--- Start of DOCUMENT SECTION ---

Catholic
- Coat of arms

Location
- Country: Philippines
- Territory: Agusan del Sur
- Ecclesiastical province: Cagayan de Oro

Statistics
- Area: 9,989.52 km^{2} (3,856.98 sq mi)
- PopulationTotal; Catholics;: (as of 2024); 739,367; 486,251 (65.8%);
- Parishes: 26

Information
- Denomination: Catholic Church
- Sui iuris church: Latin Church
- Rite: Roman Rite
- Established: October 15, 2024; 10 months ago
- Cathedral: Saint Michael the Archangel Cathedral Parish
- Patron saint: Michael the Archangel
- Secular priests: 32 (and 29 religious priests)

Current leadership
- Pope: Leo XIV
- Bishop: Ruben C. Labajo
- Metropolitan Archbishop: José A. Cabantan
- Vicar General: Isaleo C. Madelo

= Diocese of Prosperidad =

Latin Catholic diocese in the Philippines

The Diocese of Prosperidad is a diocese of the Latin Church of the Catholic Church in the Philippines. It was established on October 15, 2024, with its territory comprising the province of Agusan del Sur.

--- End of DOCUMENT SECTION ---

Answer these questions using the Diocese of Prosperidad text above:
1. Which ecclesiastical province does the diocese belong to?
2. How many parishes does it have?
3. Who is its bishop?

--- Start of GIVEN DATA ---

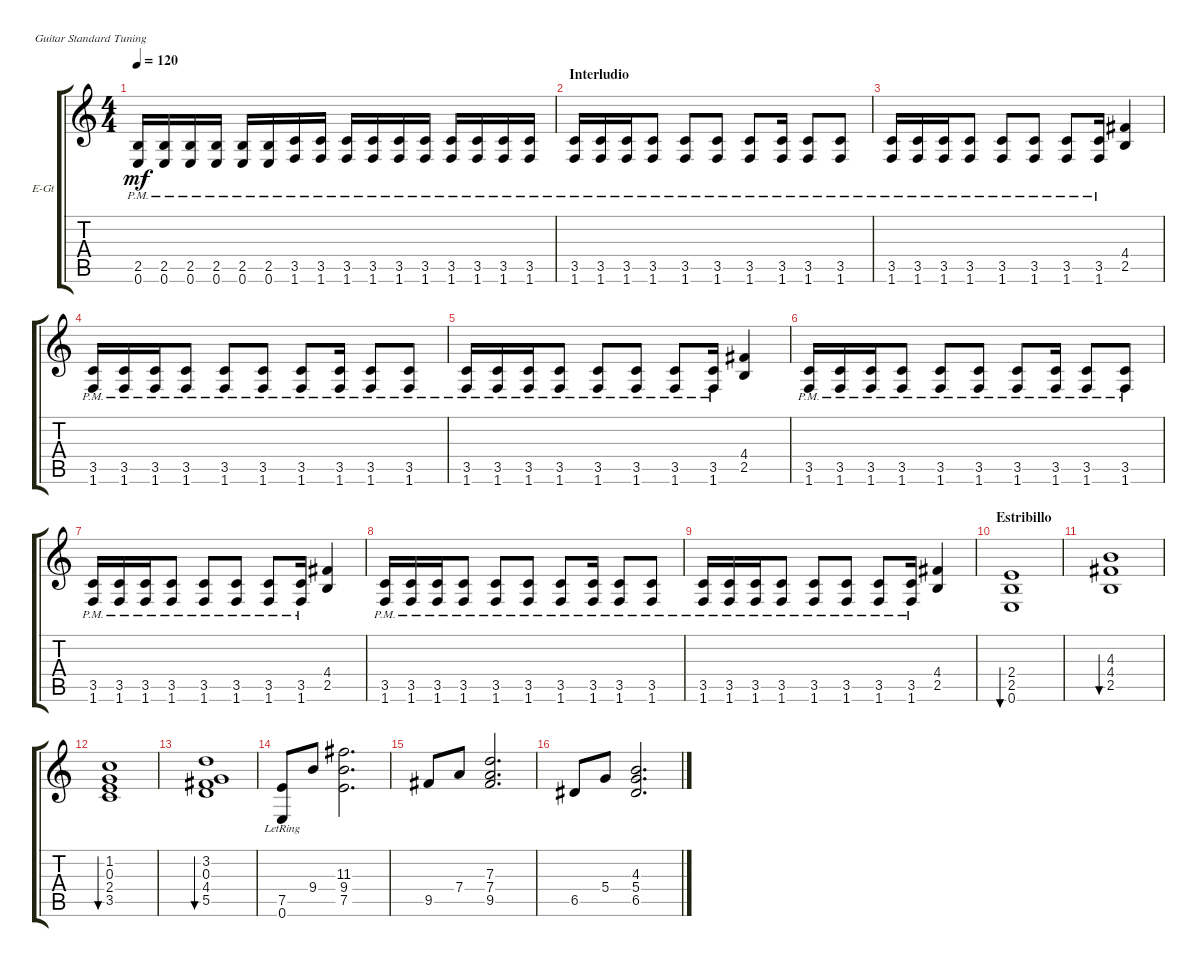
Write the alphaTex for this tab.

\bracketExtendMode groupsimilarinstruments
\firstSystemTrackNameOrientation horizontal
\otherSystemsTrackNameOrientation horizontal
\track ("Electric Guitar 1" "E-Gt") {instrument distortionguitar}
\staff {score tabs}
\tuning (E4 B3 G3 D3 A2 E2)
\ts (4 4)
\tempo 120
\clef g2
\ks c
(0.6{pm} 2.5{pm}).16{dy mf} (0.6{pm} 2.5{pm}).16 (0.6{pm} 2.5{pm}).16 (0.6{pm} 2.5{pm}).16 (0.6{pm} 2.5{pm}).16 (0.6{pm} 2.5{pm}).16 (1.6{pm} 3.5{pm}).16 (1.6{pm} 3.5{pm}).16 (1.6{pm} 3.5{pm}).16 (1.6{pm} 3.5{pm}).16 (1.6{pm} 3.5{pm}).16 (1.6{pm} 3.5{pm}).16 (1.6{pm} 3.5{pm}).16 (1.6{pm} 3.5{pm}).16 (1.6{pm} 3.5{pm}).16 (1.6{pm} 3.5{pm}).16 |
\section ("" "Interludio")
(1.6{pm} 3.5{pm}).16 (1.6{pm} 3.5{pm}).16 (1.6{pm} 3.5{pm}).16 (1.6{pm} 3.5{pm}).8 (1.6{pm} 3.5{pm}).8 (1.6{pm} 3.5{pm}).8 (1.6{pm} 3.5{pm}).8 (1.6{pm} 3.5{pm}).16 (1.6{pm} 3.5{pm}).8 (1.6{pm} 3.5{pm}).8 |
(1.6{pm} 3.5{pm}).16 (1.6{pm} 3.5{pm}).16 (1.6{pm} 3.5{pm}).16 (1.6{pm} 3.5{pm}).8 (1.6{pm} 3.5{pm}).8 (1.6{pm} 3.5{pm}).8 (1.6{pm} 3.5{pm}).8 (1.6{pm} 3.5{pm}).16 (2.5 4.4).4 |
(1.6{pm} 3.5{pm}).16 (1.6{pm} 3.5{pm}).16 (1.6{pm} 3.5{pm}).16 (1.6{pm} 3.5{pm}).8 (1.6{pm} 3.5{pm}).8 (1.6{pm} 3.5{pm}).8 (1.6{pm} 3.5{pm}).8 (1.6{pm} 3.5{pm}).16 (1.6{pm} 3.5{pm}).8 (1.6{pm} 3.5{pm}).8 |
(1.6{pm} 3.5{pm}).16 (1.6{pm} 3.5{pm}).16 (1.6{pm} 3.5{pm}).16 (1.6{pm} 3.5{pm}).8 (1.6{pm} 3.5{pm}).8 (1.6{pm} 3.5{pm}).8 (1.6{pm} 3.5{pm}).8 (1.6{pm} 3.5{pm}).16 (2.5 4.4).4 |
(1.6{pm} 3.5{pm}).16 (1.6{pm} 3.5{pm}).16 (1.6{pm} 3.5{pm}).16 (1.6{pm} 3.5{pm}).8 (1.6{pm} 3.5{pm}).8 (1.6{pm} 3.5{pm}).8 (1.6{pm} 3.5{pm}).8 (1.6{pm} 3.5{pm}).16 (1.6{pm} 3.5{pm}).8 (1.6{pm} 3.5{pm}).8 |
(1.6{pm} 3.5{pm}).16 (1.6{pm} 3.5{pm}).16 (1.6{pm} 3.5{pm}).16 (1.6{pm} 3.5{pm}).8 (1.6{pm} 3.5{pm}).8 (1.6{pm} 3.5{pm}).8 (1.6{pm} 3.5{pm}).8 (1.6{pm} 3.5{pm}).16 (2.5 4.4).4 |
(1.6{pm} 3.5{pm}).16 (1.6{pm} 3.5{pm}).16 (1.6{pm} 3.5{pm}).16 (1.6{pm} 3.5{pm}).8 (1.6{pm} 3.5{pm}).8 (1.6{pm} 3.5{pm}).8 (1.6{pm} 3.5{pm}).8 (1.6{pm} 3.5{pm}).16 (1.6{pm} 3.5{pm}).8 (1.6{pm} 3.5{pm}).8 |
(1.6{pm} 3.5{pm}).16 (1.6{pm} 3.5{pm}).16 (1.6{pm} 3.5{pm}).16 (1.6{pm} 3.5{pm}).8 (1.6{pm} 3.5{pm}).8 (1.6{pm} 3.5{pm}).8 (1.6{pm} 3.5{pm}).8 (1.6{pm} 3.5{pm}).16 (2.5 4.4).4 |
\section ("" "Estribillo")
(0.6 2.5 2.4).1{bu 95} |
(2.5 4.4 4.3).1{bu 92} |
(2.4 3.5 0.3 1.2).1{bu 92} |
(5.5 4.4 0.3 3.2).1{bu 92} |
(7.5 0.6{lr}).8 9.4.8 (11.3 9.4 7.5).2{d} |
9.5.8 7.4.8 (7.3 7.4 9.5).2{d} |
6.5.8 5.4.8 (4.3 5.4 6.5).2{d}
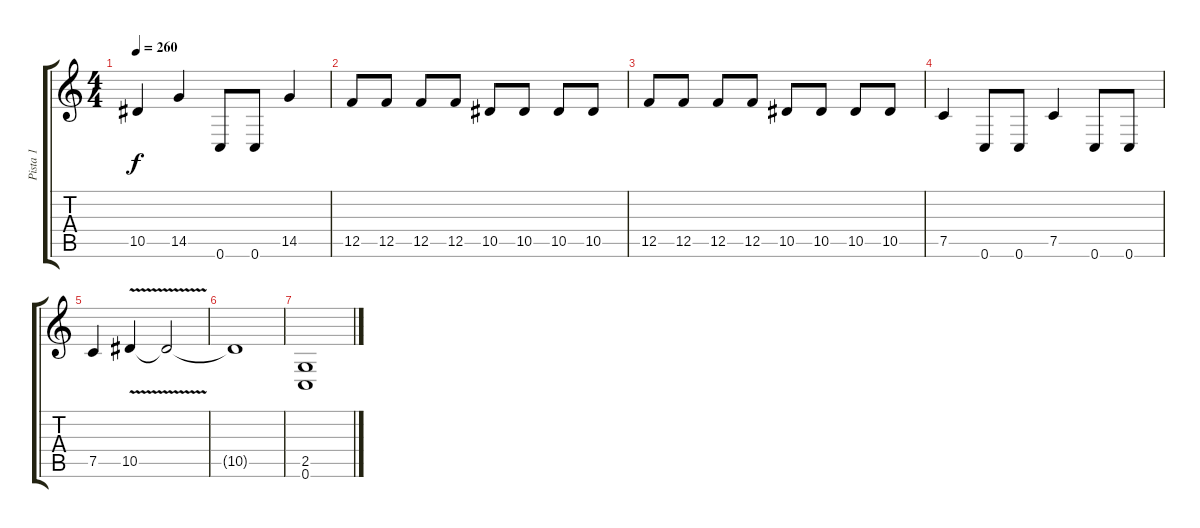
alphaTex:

\track ("Pista 1" "Pista 1") {instrument distortionguitar}
\staff {score tabs}
\tuning (C4 G3 Eb3 Bb2 F2 C2) {hide}
\ts (4 4)
\tempo 260
\clef g2
\ks c
10.5.4{dy f} 14.5.4 0.6.8 0.6.8 14.5.4 |
12.5.8 12.5.8 12.5.8 12.5.8 10.5.8 10.5.8 10.5.8 10.5.8 |
12.5.8 12.5.8 12.5.8 12.5.8 10.5.8 10.5.8 10.5.8 10.5.8 |
7.5.4 0.6.8 0.6.8 7.5.4 0.6.8 0.6.8 |
7.5.4 10.5{v}.4 10.5{t}.2 |
10.5{t}.1 |
(2.5 0.6).1
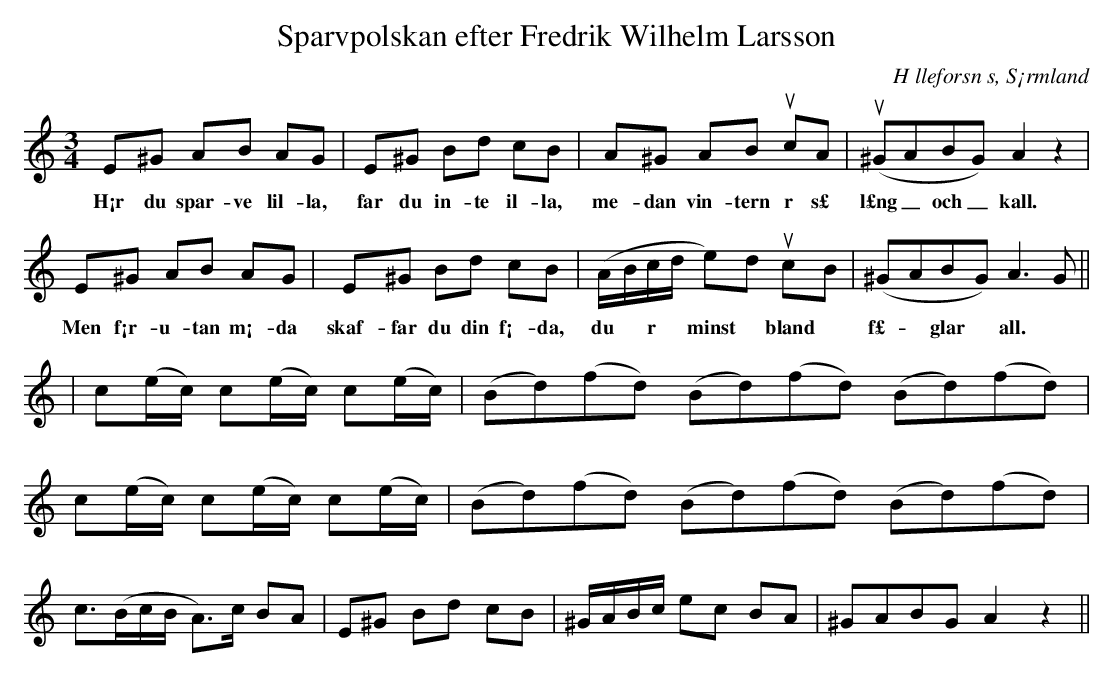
X:1
T:Sparvpolskan efter Fredrik Wilhelm Larsson
O:H lleforsn s, S¡rmland
M:3/4
L:1/8
K:Am
E^G AB AG | E^G Bd cB | A^G AB ucA | (u^GABG) A2 z2 |
w: H¡r du spar-ve lil-la, far du in-te il-la, me-dan vin-tern  r s£ l£ng_ och_ kall.
E^G AB AG | E^G Bd cB | (A/B/c/d/ e)d ucB | (^GABG) A2>G2 ||
w: Men f¡r-u-tan m¡-da skaf-far du din f¡-da, du ~  r ~ minst ~ bland ~ f£- ~ glar ~ all.
| c(e/c/) c(e/c/) c(e/c/) | (Bd)(fd) (Bd)(fd) (Bd)(fd) |
  c(e/c/) c(e/c/) c(e/c/) | (Bd)(fd) (Bd)(fd) (Bd)(fd) |
  c3/2(B/c/B/ A>)c BA | E^G Bd cB | ^G/A/B/c/ ec BA | ^GABG A2 z2 ||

--- End of GIVEN DATA ---

● SOLUTION
1. Cagayan de Oro
2. 26
3. Ruben C. Labajo